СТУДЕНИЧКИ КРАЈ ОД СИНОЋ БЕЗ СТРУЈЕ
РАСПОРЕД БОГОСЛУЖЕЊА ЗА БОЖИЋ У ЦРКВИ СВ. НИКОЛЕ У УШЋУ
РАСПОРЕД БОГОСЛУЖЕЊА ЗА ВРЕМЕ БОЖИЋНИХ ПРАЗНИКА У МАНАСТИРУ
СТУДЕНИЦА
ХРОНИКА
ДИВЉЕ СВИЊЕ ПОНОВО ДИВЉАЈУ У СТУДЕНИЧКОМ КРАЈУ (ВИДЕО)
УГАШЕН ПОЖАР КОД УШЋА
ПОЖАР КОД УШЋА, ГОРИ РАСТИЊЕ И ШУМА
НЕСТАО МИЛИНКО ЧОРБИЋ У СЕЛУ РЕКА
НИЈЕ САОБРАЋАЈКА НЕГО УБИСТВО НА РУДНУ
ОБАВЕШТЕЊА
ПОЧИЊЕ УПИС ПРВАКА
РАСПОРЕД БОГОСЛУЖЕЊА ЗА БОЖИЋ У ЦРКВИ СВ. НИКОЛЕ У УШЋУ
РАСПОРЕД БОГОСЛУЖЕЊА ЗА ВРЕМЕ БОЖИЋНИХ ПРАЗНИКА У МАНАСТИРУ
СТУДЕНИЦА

Try it — Copy the lines above, substituting "ПРОГРАМ" for every occurrence of "РАСПОРЕД" and changing nothing else.

Answer below —
СТУДЕНИЧКИ КРАЈ ОД СИНОЋ БЕЗ СТРУЈЕ
ПРОГРАМ БОГОСЛУЖЕЊА ЗА БОЖИЋ У ЦРКВИ СВ. НИКОЛЕ У УШЋУ
ПРОГРАМ БОГОСЛУЖЕЊА ЗА ВРЕМЕ БОЖИЋНИХ ПРАЗНИКА У МАНАСТИРУ
СТУДЕНИЦА
ХРОНИКА
ДИВЉЕ СВИЊЕ ПОНОВО ДИВЉАЈУ У СТУДЕНИЧКОМ КРАЈУ (ВИДЕО)
УГАШЕН ПОЖАР КОД УШЋА
ПОЖАР КОД УШЋА, ГОРИ РАСТИЊЕ И ШУМА
НЕСТАО МИЛИНКО ЧОРБИЋ У СЕЛУ РЕКА
НИЈЕ САОБРАЋАЈКА НЕГО УБИСТВО НА РУДНУ
ОБАВЕШТЕЊА
ПОЧИЊЕ УПИС ПРВАКА
ПРОГРАМ БОГОСЛУЖЕЊА ЗА БОЖИЋ У ЦРКВИ СВ. НИКОЛЕ У УШЋУ
ПРОГРАМ БОГОСЛУЖЕЊА ЗА ВРЕМЕ БОЖИЋНИХ ПРАЗНИКА У МАНАСТИРУ
СТУДЕНИЦА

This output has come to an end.